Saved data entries
- - - -
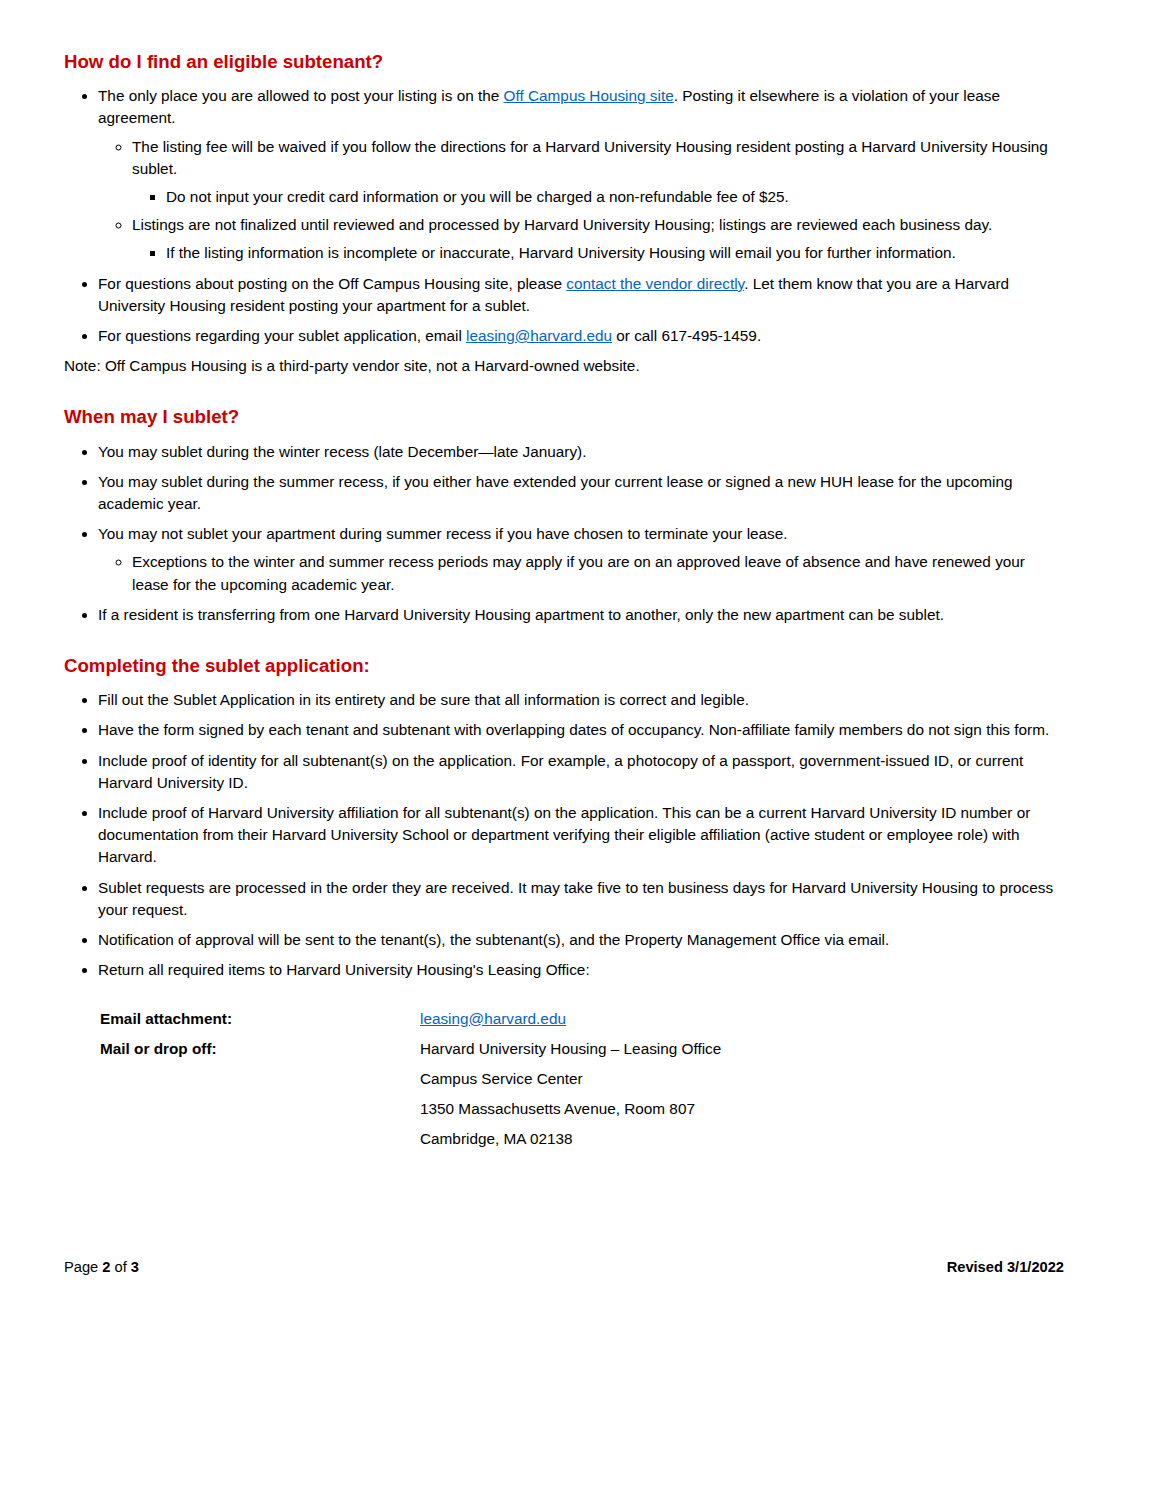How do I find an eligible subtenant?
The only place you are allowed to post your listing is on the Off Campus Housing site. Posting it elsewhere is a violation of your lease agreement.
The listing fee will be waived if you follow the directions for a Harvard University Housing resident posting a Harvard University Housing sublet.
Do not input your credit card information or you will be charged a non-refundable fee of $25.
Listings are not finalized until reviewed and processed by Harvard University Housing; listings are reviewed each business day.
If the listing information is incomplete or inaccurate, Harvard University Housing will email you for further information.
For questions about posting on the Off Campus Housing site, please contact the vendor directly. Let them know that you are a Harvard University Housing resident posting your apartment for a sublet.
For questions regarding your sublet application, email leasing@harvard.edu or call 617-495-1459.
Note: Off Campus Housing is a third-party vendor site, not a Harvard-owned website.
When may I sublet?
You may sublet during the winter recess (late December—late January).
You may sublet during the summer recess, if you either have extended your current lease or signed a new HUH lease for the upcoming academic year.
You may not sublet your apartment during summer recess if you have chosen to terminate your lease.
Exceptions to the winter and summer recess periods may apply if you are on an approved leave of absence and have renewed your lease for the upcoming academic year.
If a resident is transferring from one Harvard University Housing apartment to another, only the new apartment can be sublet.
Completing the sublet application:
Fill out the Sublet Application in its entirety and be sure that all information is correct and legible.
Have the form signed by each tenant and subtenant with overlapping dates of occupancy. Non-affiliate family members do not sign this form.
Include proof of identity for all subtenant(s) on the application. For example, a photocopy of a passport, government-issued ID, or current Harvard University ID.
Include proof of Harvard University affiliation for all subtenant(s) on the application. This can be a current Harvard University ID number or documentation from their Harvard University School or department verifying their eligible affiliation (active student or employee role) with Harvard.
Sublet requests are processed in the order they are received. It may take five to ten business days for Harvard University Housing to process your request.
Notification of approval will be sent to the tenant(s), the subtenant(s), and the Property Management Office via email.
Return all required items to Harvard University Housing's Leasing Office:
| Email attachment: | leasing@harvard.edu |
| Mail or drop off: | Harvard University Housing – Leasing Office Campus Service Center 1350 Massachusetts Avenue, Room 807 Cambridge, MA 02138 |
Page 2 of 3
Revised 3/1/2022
- - - -
Your objective
Above are some lines. Repeat exactly, and only, those from the line that has "If the listing" through the line that has "When may I sublet?".

Answer
If the listing information is incomplete or inaccurate, Harvard University Housing will email you for further information.
For questions about posting on the Off Campus Housing site, please contact the vendor directly. Let them know that you are a Harvard University Housing resident posting your apartment for a sublet.
For questions regarding your sublet application, email leasing@harvard.edu or call 617-495-1459.
Note: Off Campus Housing is a third-party vendor site, not a Harvard-owned website.
When may I sublet?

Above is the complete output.